Some releases need three different note formats: technical changelog, user-facing highlights, marketing announcement. Generating three variants in one pass costs slightly more than one variant but much less than three sequential calls, because the input tokens are only paid once with prompt caching.

Structure the prompt to output all three variants as separate sections. On Claude Sonnet 5 promo pricing, this triples output tokens (roughly $0.03–0.08 extra per release) but keeps input cost flat. Total for 3-audience release notes: ~$0.05–0.15 per release using hybrid strategy.

Cost Traps to Avoid

  • Passing the full diff on every release when Conventional Commits would suffice. Easy to slip into if you copy-paste an example prompt.
  • Regenerating notes on every commit rather than on release cut. Only re-run at release boundaries.
  • Using a frontier model where a mid-tier model is fine. GPT-4o or Sonnet 4.6 handles this task well; Opus 4.8 doubles cost for no measurable quality gain.
  • Skipping prompt caching. Even simple caching of the system prompt saves 50–70% on repeated release-note generations.

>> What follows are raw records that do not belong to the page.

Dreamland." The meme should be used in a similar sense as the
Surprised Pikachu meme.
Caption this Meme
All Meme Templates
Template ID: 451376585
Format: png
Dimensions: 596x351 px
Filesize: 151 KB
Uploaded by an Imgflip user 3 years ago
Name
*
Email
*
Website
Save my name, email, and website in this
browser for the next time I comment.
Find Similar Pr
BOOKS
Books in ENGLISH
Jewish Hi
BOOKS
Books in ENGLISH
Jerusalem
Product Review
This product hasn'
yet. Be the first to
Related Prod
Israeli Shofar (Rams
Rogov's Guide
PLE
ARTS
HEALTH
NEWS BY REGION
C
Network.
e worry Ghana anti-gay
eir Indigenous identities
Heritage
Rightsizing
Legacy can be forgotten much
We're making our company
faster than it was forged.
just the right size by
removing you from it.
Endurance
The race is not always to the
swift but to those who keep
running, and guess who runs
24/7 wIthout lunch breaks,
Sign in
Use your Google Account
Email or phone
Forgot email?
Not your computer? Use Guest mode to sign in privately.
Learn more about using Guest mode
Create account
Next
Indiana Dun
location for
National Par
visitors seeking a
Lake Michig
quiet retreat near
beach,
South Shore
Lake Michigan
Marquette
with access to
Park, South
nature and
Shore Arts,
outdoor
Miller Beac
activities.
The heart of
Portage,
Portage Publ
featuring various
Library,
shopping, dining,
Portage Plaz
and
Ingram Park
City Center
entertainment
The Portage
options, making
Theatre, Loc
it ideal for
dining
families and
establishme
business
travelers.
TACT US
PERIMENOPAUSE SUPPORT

Want to calculate exact costs for your project?

Frequently Asked Questions

How much does it cost to generate release notes with AI?

Between $0.01 and $1 per release depending on strategy. Conventional-Commits-only is nearly free; full-diff generation costs a few cents to a dollar. Hybrid strategies land in the middle at $0.03–0.05 per release.

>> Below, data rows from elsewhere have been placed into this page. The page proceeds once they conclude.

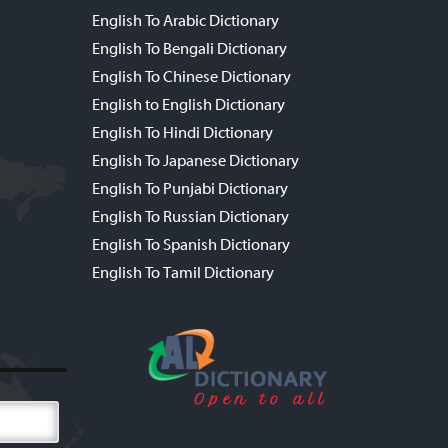
English To Arabic Dictionary
English To Bengali Dictionary
English To Chinese Dictionary
English to English Dictionary
English To Hindi Dictionary
English To Japanese Dictionary
English To Punjabi Dictionary
English To Russian Dictionary
English To Spanish Dictionary
English To Tamil Dictionary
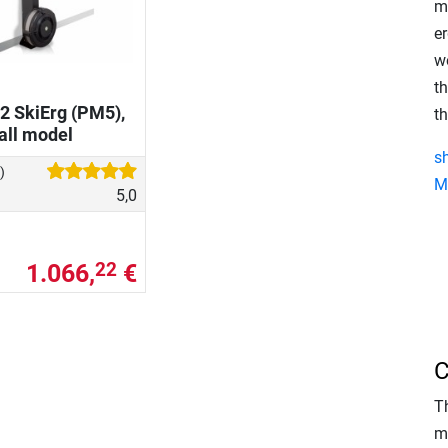
m
er
w
t
2 SkiErg (PM5),
th
all model
s
)
M
5,0
1.066,
€
22
C
T
m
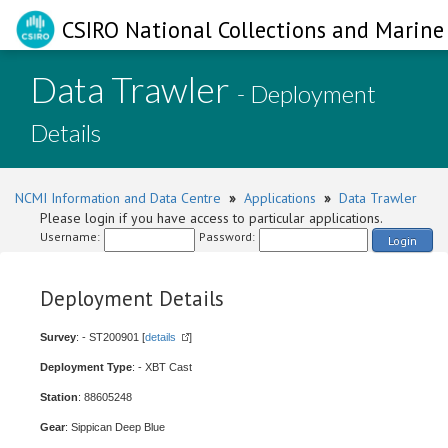
CSIRO National Collections and Marine 
Data Trawler
- Deployment
Details
NCMI Information and Data Centre
»
Applications
»
Data Trawler
Please login if you have access to particular applications.
Username:
Password:
Login
Deployment Details
Survey
: - ST200901 [
details
]
Deployment Type
: - XBT Cast
Station
: 88605248
Gear
: Sippican Deep Blue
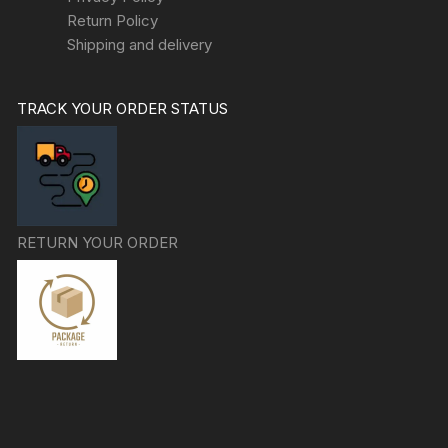
Return Policy
Shipping and delivery
TRACK YOUR ORDER STATUS
RETURN YOUR ORDER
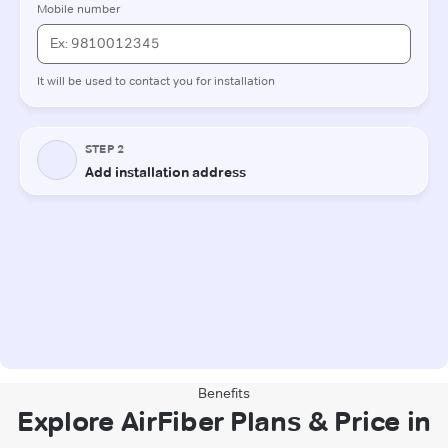
Benefits
Explore AirFiber Plans & Price in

Is Conventional Commits worth adopting just for AI-generated release notes?

Yes — the token cost delta between Conventional Commits and full-diff generation is 20–100×. Adopting the format also improves changelog quality, semantic-release automation, and human readability.

What's the best AI model for release note generation?

Mid-tier models like Claude Sonnet 5 or GPT-4o handle this task well. Frontier models like Opus 4.8 don't produce meaningfully better output for structured summarization tasks; use the cheaper tier.

Can I generate multiple release note formats (technical, user, marketing) in one call?

Yes, and it's cheaper than three separate calls because input tokens are only paid once. Structure the prompt to output all three variants as separate labeled sections.

How does prompt caching affect release note costs?

System prompts and format examples can be cached, so repeated releases only pay for the actual commit or diff input. Cache savings of 50–70% are typical on incremental release-note workflows.